The closest I can get is WoW and GW2, and they only release expansions once every 2 or 3 years.
Nowadays we rarely get good JRPGs.
Disagree. I find a ton of good JRPGs to play.
Final Fantasy hasn't been charming in over a decade and a half. Tales of releases have slowed to a crawl. SEGA is disinterested in making more Valkyria Chronicles and Sakura Wars games. Xenoblade games only come out once every 5 years. Oddballs like Monochrome Mobius are rare.
These series that you mentioned aren't like Kiseki at all.
Everyone wants to play good games. But do you specifically want to play Kiseki? You make it sound like you just play these games because they just fit a certain style.
They're not even very fantasy given that everyone is a human and it is set on an earth-like world resembling the early modern period (Trails in the Sky, Trails of Cold Steel) or the present day (Crossbell, Kuro)
Your criteria for fantasy seems to be your own and makes little sense. Kiseki games are high fantasy by all conventional definitions.
The series has:
- magic, wielded by characters, but also as an intrinsic part of the setting and environment
- fantastical creatures, including talking beasts
- technology hundreds of years ahead of our own
- characters having extravagant abilities
The biggest strength and issue of Trails is just how story it is.
Considering how you go on in the same paragraph to disagree with yourself on this point, please revisit this statement re: strength, because you really don't seem to like the story at all.
These are 100 to 130 hour long games and about 70% of them is reading.
Maybe 50% for most players. That percentage obviously goes up if you start looking into the optional novel books and other stuff, like character bios and blurbs.
As for the reading part, I know what you mean, and I don't necessarily want to nitpick, but I will. They're not text-only VNs. Not when you also have animations and character speech. So, no, it's a bit more than just 'reading'.
Most of it is padding that can be cut
There is no padding. Just because you don't like certain parts it doesn't mean they're inessential. I, for example, think Zeit is completely useless, but both fans as well as the writers obviously disagree, because he was in Crossbell and he's in Reverie again.
Objectively, anything that could feasibly be considered padding is completely optional, like the aforementioned books and minigames.
It's actually the opposite of padding, because unlike in many other games, minigames and other similar activites in the series are completely and truly optional.
The stories in these games are not satisfactorily concluded within one game, but you're instead supposed to buy sequel games on the hope that there will be a satisfying conclusion to what was promised in an earlier game.
No, you're not supposed to do that at all. This is not Final Fantasy. These games are episodic in a connected grand universe and the only kind of conclusion they receive is based on arcs: Liberl, Crossbell, Erebonia, Calvard. Whatever gave you the impression these are one-offs? Nothing. You're inserting your own weird expectations based on nothing.

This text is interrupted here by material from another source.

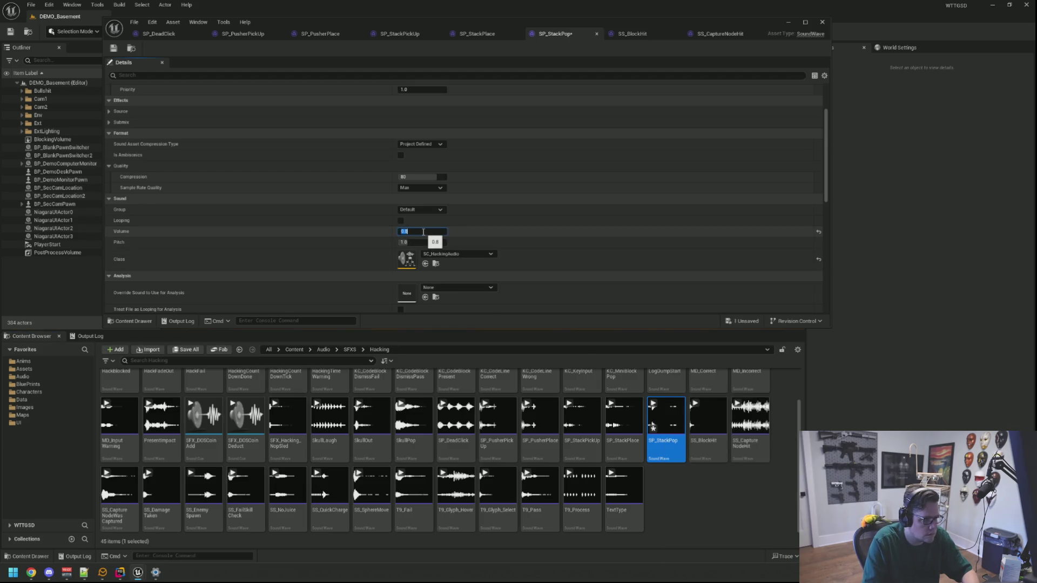
key("Return")
left_click(114, 48)
left_click(668, 417)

In a sense, you're the kind of customer Falcom loves to have, because you seem like you really don't want to play these games, but you just keep doing so and talking about them.
Except these games rarely payoff on those promises.
There is no such promise. You made it up in your head. Fans want the story to continue. Fans want to see the same characters and even more new ones. This is a series not just in name, but in essence.
The status quo always resets. The heroes suffer no real consequences.
You meant to say 'the heroes suffer no negative consequences'. There is definite character progression, but it is in an upward manner.
But it's the same for the villains. They also tend to get stronger.
I mean, this is all something that's been happening since Trails in the Sky, so if you don't like it, why are you still playing these games?
The are stunning moments of protagonist hypocrisy and double standards.
Maybe this is true. And? Point me to a better videogame story of this length.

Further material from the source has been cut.